_TASK LIST_.
- A) According to the interview on astronomy at Dome C, how many partners make up the ARENA consortium?
- B) Write the next part of the interview on astronomy at Dome C, starting after its last line.

_PASSAGE PROVIDED_.
BEGIN
- by Joseph Cheek - Interview

Astronomy at Dome C in Antarctica

Site assessment instruments at Dome C

Site assessment instruments at Dome C

© A. AGABI

Dome C on the Antarctic Plateau is an ideal place to conduct astronomical observations. The ARENA (Antarctic Research, a European Network for Astrophysics) consortium of 22 European and Australian partners including polar institutes, research laboratories and industrial companies has been investigating research possibilities, installing instruments, and planning to construct an observatory at Dome C’s Franco-Italian Concordia Station since 2006, when the four-year project began.

In this interview, Dr. Nicolas Epchtein from the Hippolyte Fizeau Laboratory of the CNRS at the University of Nice discusses the past, present and future of astronomy at Dome C.

How long has Concordia Station been operating?

Concordia Station was built by the French and Italian Polar Agencies: l’Institut Paul Émile Victor (IPEV) in France and la Programma Nazionale Ricerche in Antartide (PNRA) in Italy. It’s a 50/50 joint venture. Together they built the two cylindrical towers of the station, which was designed to have everything needed to function year-round. The station has been open for overwintering since 2005, with a staff of about 15 persons every winter season (February to November).

Concordia is a multidisciplinary and multinational station, and astronomy isn’t the only discipline being studied there. Atmospheric physics, meteorology, glaciology and geomagnetism experiments are being conducted, there's a project to collect micrometeorites. The European Space Agency (ESA) is also planning to conduct physiology experiments to see how the human body would react to long periods of isolation and living in harsh conditions in preparation for eventual long-distance flights to Mars.

How did the ARENA network come about?
END
_PROVIDED DATA_.
BEGIN
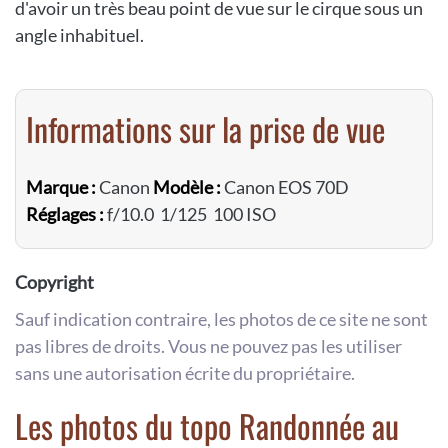
d'avoir un très beau point de vue sur le cirque sous un
angle inhabituel.
Informations sur la prise de vue
Marque :
Canon
Modèle :
Canon EOS 70D
Réglages :
f/10.0 1/125 100 ISO
Copyright
Sauf indication contraire, les photos de ce site ne sont
pas libres de droits. Vous ne pouvez pas les utiliser
sans une autorisation écrite du propriétaire.
Les photos du topo Randonnée au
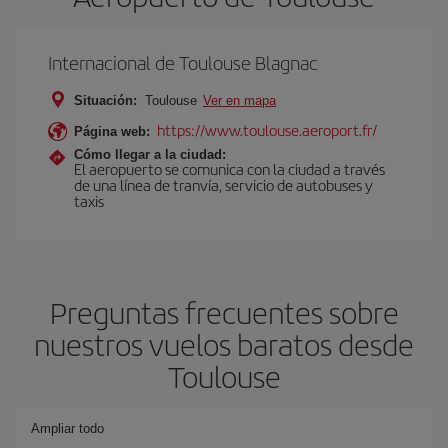
Internacional de Toulouse Blagnac
Situación:
Toulouse
Ver en mapa
https://www.toulouse.aeroport.fr/
Página web:
Cómo llegar a la ciudad:
El aeropuerto se comunica con la ciudad a través
de una línea de tranvía, servicio de autobuses y
taxis
Preguntas frecuentes sobre
nuestros vuelos baratos desde
Toulouse
Ampliar todo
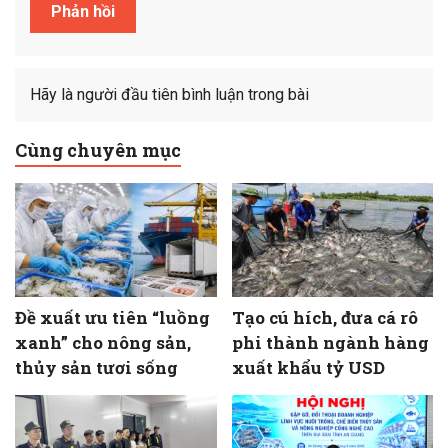
Hãy là người đầu tiên bình luận trong bài
Cùng chuyên mục
Đề xuất ưu tiên “luồng
Tạo cú hích, đưa cá rô
xanh” cho nông sản,
phi thành ngành hàng
thủy sản tươi sống
xuất khẩu tỷ USD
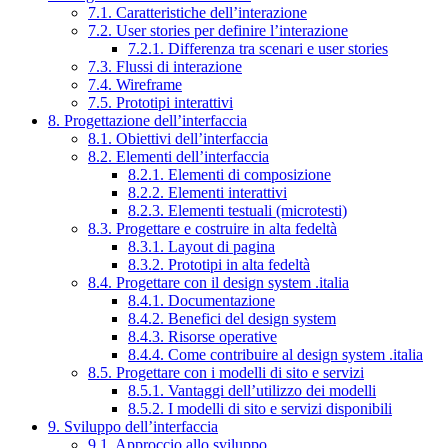
7.1. Caratteristiche dell’interazione
7.2. User stories per definire l’interazione
7.2.1. Differenza tra scenari e user stories
7.3. Flussi di interazione
7.4. Wireframe
7.5. Prototipi interattivi
8. Progettazione dell’interfaccia
8.1. Obiettivi dell’interfaccia
8.2. Elementi dell’interfaccia
8.2.1. Elementi di composizione
8.2.2. Elementi interattivi
8.2.3. Elementi testuali (microtesti)
8.3. Progettare e costruire in alta fedeltà
8.3.1. Layout di pagina
8.3.2. Prototipi in alta fedeltà
8.4. Progettare con il design system .italia
8.4.1. Documentazione
8.4.2. Benefici del design system
8.4.3. Risorse operative
8.4.4. Come contribuire al design system .italia
8.5. Progettare con i modelli di sito e servizi
8.5.1. Vantaggi dell’utilizzo dei modelli
8.5.2. I modelli di sito e servizi disponibili
9. Sviluppo dell’interfaccia
9.1. Approccio allo sviluppo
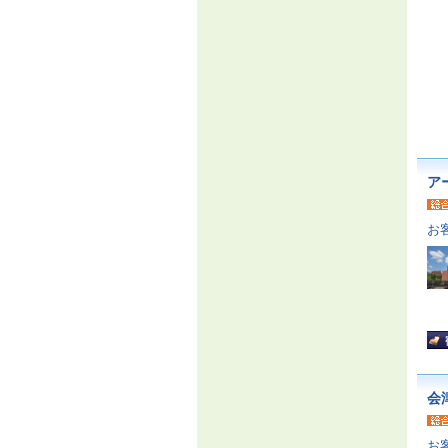
ア
お
会
お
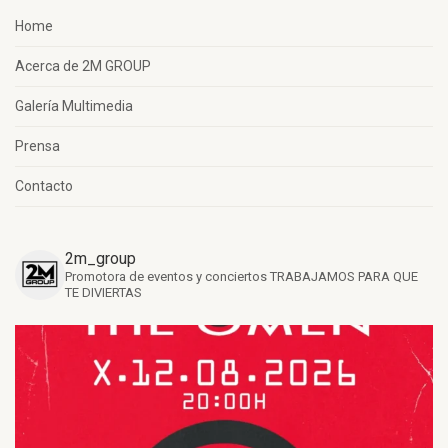
Home
Acerca de 2M GROUP
Galería Multimedia
Prensa
Contacto
2m_group
Promotora de eventos y conciertos
TRABAJAMOS PARA QUE
TE DIVIERTAS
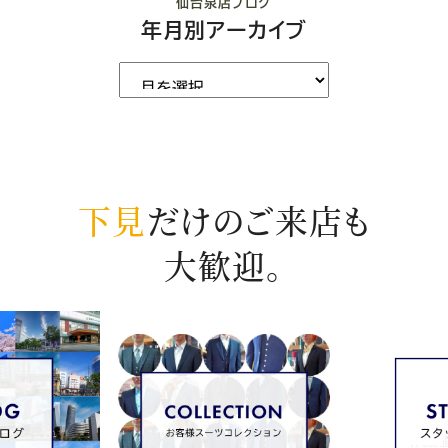
仙台泉店ブログ
年月別アーカイブ
下見
だけのご来店も
大歓迎。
END
_RESPONSES TO THE EXERCISE_.
- A) 22 European and Australian partners.

- B)
Five years ago we decided to try to put together the expertise of different laboratories in Europe and propose the ARENA networking action. It was a coordination action under the EU Commission’s Sixth Framework Program (FP6), which gathered 22 partners from seven countries in Europe plus Australia. Italy and France have been investigating the site’s potential for astronomy for about a decade together with Australia, which is particularly interested in Antarctica for obvious reasons; it’s the closest ideal observing site to their country.

The Earth’s atmosphere is extremely opaque to infrared radiation, except in certain spectral windows. The main source of opacity is coming from water vapour molecules, and since the humidity of the atmosphere (more precisely the column density of water vapour content) in Antarctica is much lower than in any other sites for astronomical observation on the planet, it greatly improves infrared and submillimetre-wave transparency. Moreover, the turbulence properties of the atmosphere are unique and allow improved image quality. So one of the most important things one can do for ground-based astronomy is take advantage of the unique characteristics of the atmosphere above Dome C.

How does ARENA fit into the context of astronomical observations in Antarctica?

In the 1970s and 80s, American astronomers from different universities in the US (Boston University and the University of Chicago in particular) carried out a project to install a suite of instruments for radioastronomy and an optical infrared telescope, and established Center for Astrophysical Research in Antarctica (CARA) which was the starting point of radio astronomy developments at the American Amundsen-Scott station at the South Pole. Following up on this, there have been other places where astronomy has been developed under the management of Russian, Japanese, French, Italian and now Chinese teams.

Back in the early 1980s the French collaborated with the Americans at Amundsen-Scott Station to conduct solar experiments. Since the South Pole experiences perpetual sunlight over several months, it’s possible to observe the sun over long uninterrupted periods of time. A French team led by Eric Fossat from the University of Nice conducted the first observation of the sun over a period of several days in the early 80s. This was the beginning of the discipline of helioseismology, the study of wave oscillations in the Sun’s interior, which helps astrophysicists better understanding the internal structure of the Sun.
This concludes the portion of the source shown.